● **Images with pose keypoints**
################
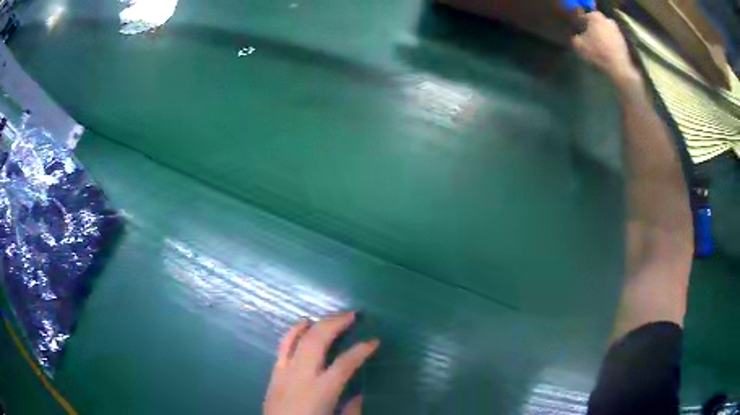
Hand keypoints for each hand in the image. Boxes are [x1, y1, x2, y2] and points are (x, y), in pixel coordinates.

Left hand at [264, 312, 379, 414]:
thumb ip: (351, 410)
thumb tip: (359, 396)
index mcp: (321, 391)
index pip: (345, 363)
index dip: (361, 350)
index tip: (374, 341)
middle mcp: (302, 376)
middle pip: (318, 340)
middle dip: (336, 323)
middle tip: (353, 315)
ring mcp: (285, 371)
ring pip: (299, 338)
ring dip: (317, 324)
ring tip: (332, 316)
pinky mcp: (274, 373)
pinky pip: (283, 346)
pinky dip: (293, 331)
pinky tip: (302, 323)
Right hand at [572, 11, 640, 84]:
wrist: (619, 68)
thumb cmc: (598, 53)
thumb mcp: (579, 45)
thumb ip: (575, 37)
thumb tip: (577, 37)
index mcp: (594, 16)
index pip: (583, 18)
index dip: (579, 26)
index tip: (578, 35)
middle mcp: (606, 19)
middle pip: (595, 24)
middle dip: (592, 31)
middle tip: (588, 41)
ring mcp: (617, 30)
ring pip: (604, 31)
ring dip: (601, 37)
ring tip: (597, 48)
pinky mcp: (623, 41)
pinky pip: (612, 40)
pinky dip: (609, 44)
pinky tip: (606, 53)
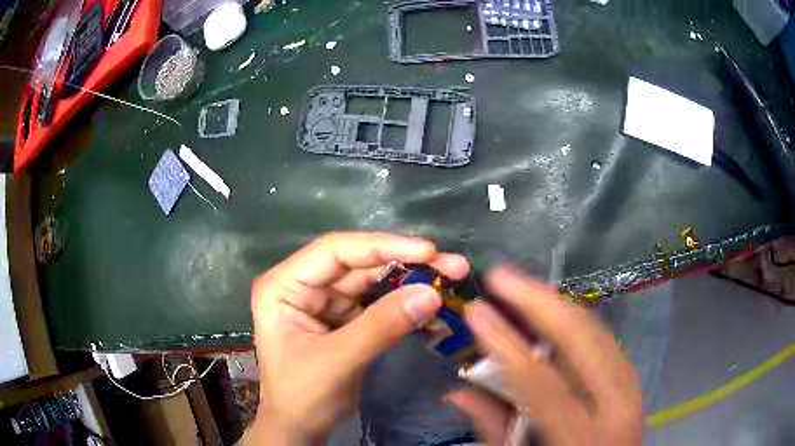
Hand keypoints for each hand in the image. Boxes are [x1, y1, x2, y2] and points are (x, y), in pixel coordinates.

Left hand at [245, 232, 469, 444]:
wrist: (300, 427)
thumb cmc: (302, 396)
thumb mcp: (338, 361)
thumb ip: (381, 326)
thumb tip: (430, 294)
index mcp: (284, 285)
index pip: (335, 251)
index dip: (382, 246)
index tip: (427, 250)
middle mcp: (305, 285)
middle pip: (360, 263)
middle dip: (407, 264)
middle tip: (452, 265)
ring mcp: (327, 302)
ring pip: (375, 282)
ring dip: (413, 283)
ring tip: (452, 281)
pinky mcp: (346, 319)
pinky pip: (381, 305)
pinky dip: (407, 308)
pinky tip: (436, 311)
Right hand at [446, 266, 641, 445]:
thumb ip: (495, 428)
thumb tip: (458, 393)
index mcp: (583, 434)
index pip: (541, 381)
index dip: (506, 344)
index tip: (477, 312)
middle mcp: (616, 401)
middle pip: (579, 337)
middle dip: (537, 300)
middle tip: (500, 276)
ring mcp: (630, 385)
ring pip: (595, 328)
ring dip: (556, 302)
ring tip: (521, 285)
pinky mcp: (631, 377)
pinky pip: (603, 337)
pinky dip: (575, 319)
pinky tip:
################
Your copy should repeat each entry above exactly but contain no pictures.

● **THE COMPLETED TASK**
Hand keypoints for each hand in the image. Boxes are [x1, y1, x2, y2] and points are (x, y), in pixel coordinates.

Left hand at [264, 312, 379, 414]:
thumb ip: (351, 410)
thumb tip: (359, 396)
index mcp: (321, 391)
index pip: (345, 363)
index dip: (361, 350)
index tip: (374, 341)
middle mcp: (302, 376)
middle pip: (318, 340)
middle dip: (336, 323)
middle tip: (353, 315)
ring mcp: (285, 371)
ring pip: (299, 338)
ring dip: (317, 324)
ring tip: (332, 316)
pinky mcp: (274, 373)
pinky pip: (283, 346)
pinky dip: (293, 331)
pinky tip: (302, 323)
Right hand at [572, 11, 640, 84]:
wrist: (619, 68)
thumb cmc: (598, 53)
thumb mcp: (579, 45)
thumb ip: (575, 37)
thumb tip: (577, 37)
index mcp: (594, 16)
index pip: (583, 18)
index dip: (579, 26)
index tip: (578, 35)
middle mcp: (606, 19)
middle pip: (595, 24)
middle dip: (592, 31)
middle tip: (588, 41)
ring mcp: (617, 30)
ring pip: (604, 31)
ring dip: (601, 37)
ring tip: (597, 48)
pinky mcp: (623, 41)
pinky pip: (612, 40)
pinky dip: (609, 44)
pinky tip: (606, 53)
Hand keypoints for each hand in the image. Boxes are [x1, y1, x2, y2] and points are (x, y), in pixel coordinates.

Left hand at [245, 232, 469, 444]:
wrist: (300, 427)
thumb cmc: (302, 396)
thumb mcp: (338, 361)
thumb ip: (381, 326)
thumb tip: (430, 294)
index mcp: (284, 285)
index pip: (335, 251)
index dip: (382, 246)
index tip: (427, 250)
middle mcp: (305, 285)
middle pip: (360, 263)
middle dip: (407, 264)
middle tip: (452, 265)
ring mcp: (327, 302)
ring pip: (375, 282)
ring dip: (413, 283)
ring tip: (452, 281)
pinky mcp: (346, 319)
pinky pip: (381, 305)
pinky dip: (407, 308)
pinky tip: (436, 311)
Right hand at [446, 266, 641, 445]:
thumb ip: (495, 428)
thumb tip: (458, 393)
index mcp: (583, 434)
index pip: (541, 381)
index dip: (506, 344)
index tip: (477, 312)
middle mcp: (616, 401)
middle pip: (579, 337)
middle dip: (537, 300)
middle tip: (500, 276)
ring mcp: (630, 385)
ring pip: (595, 328)
ring dip: (556, 302)
ring tip: (521, 285)
pinky mcp: (631, 377)
pinky pip: (603, 337)
pinky dip: (575, 319)
pinky tip:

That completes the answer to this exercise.